→ **TRY IT**: Rewrite everything from the line containing "1: median 30, box 18 to 55, whiskers 2 to 71" down to the line containing "5: median 40, box 24 to 57, whiskers 16 to 65", replacing "whiskers" with "whisker range" and changing nothing else. Return only those lines.

→ **DATASET EXCERPTS**:
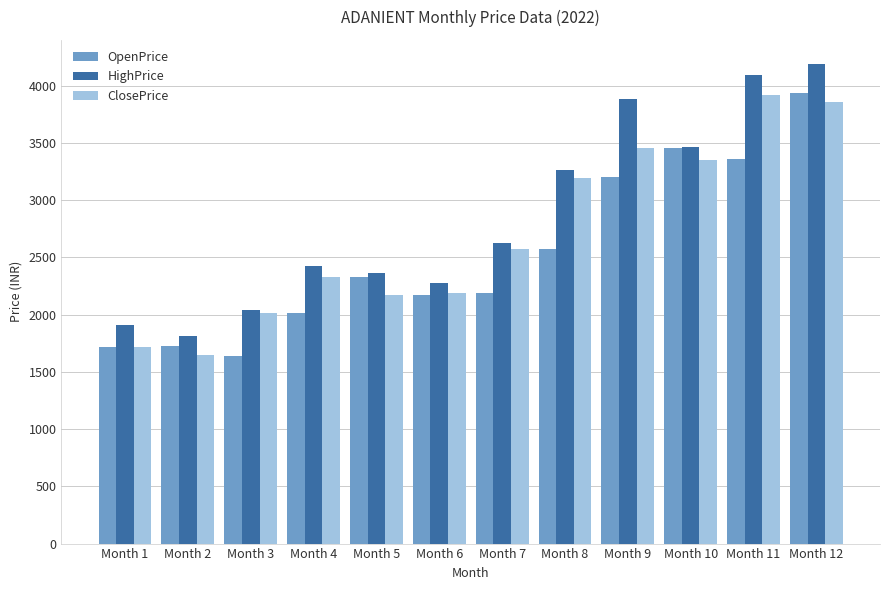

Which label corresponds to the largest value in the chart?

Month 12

...

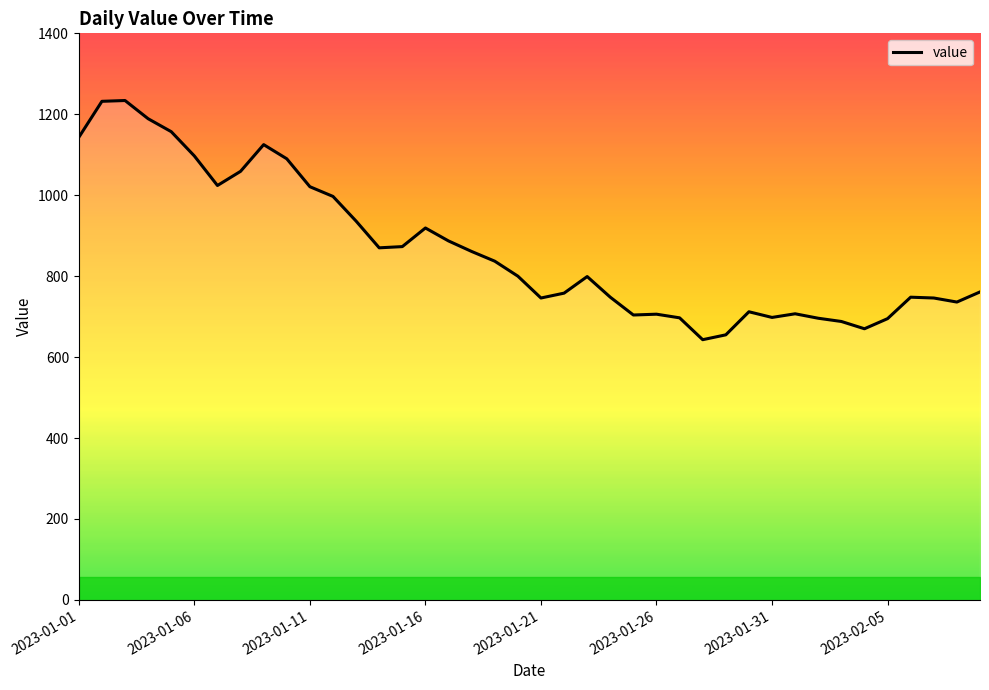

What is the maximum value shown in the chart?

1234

==

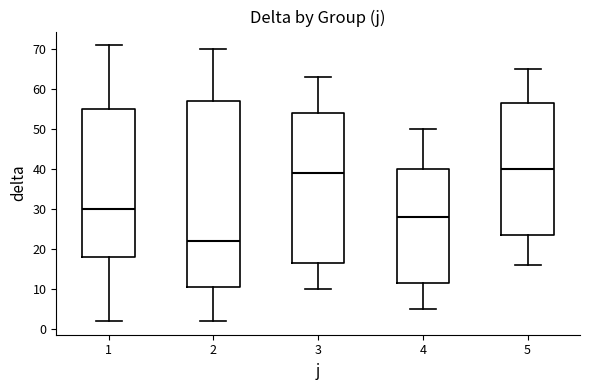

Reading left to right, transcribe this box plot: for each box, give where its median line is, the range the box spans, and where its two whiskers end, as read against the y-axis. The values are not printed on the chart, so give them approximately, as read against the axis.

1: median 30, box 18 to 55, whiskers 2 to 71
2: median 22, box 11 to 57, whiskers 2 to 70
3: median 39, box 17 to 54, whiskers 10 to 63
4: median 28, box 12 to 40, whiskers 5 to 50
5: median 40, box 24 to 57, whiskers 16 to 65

→ **SOLUTION FOR THIS TASK**:
1: median 30, box 18 to 55, whisker range 2 to 71
2: median 22, box 11 to 57, whisker range 2 to 70
3: median 39, box 17 to 54, whisker range 10 to 63
4: median 28, box 12 to 40, whisker range 5 to 50
5: median 40, box 24 to 57, whisker range 16 to 65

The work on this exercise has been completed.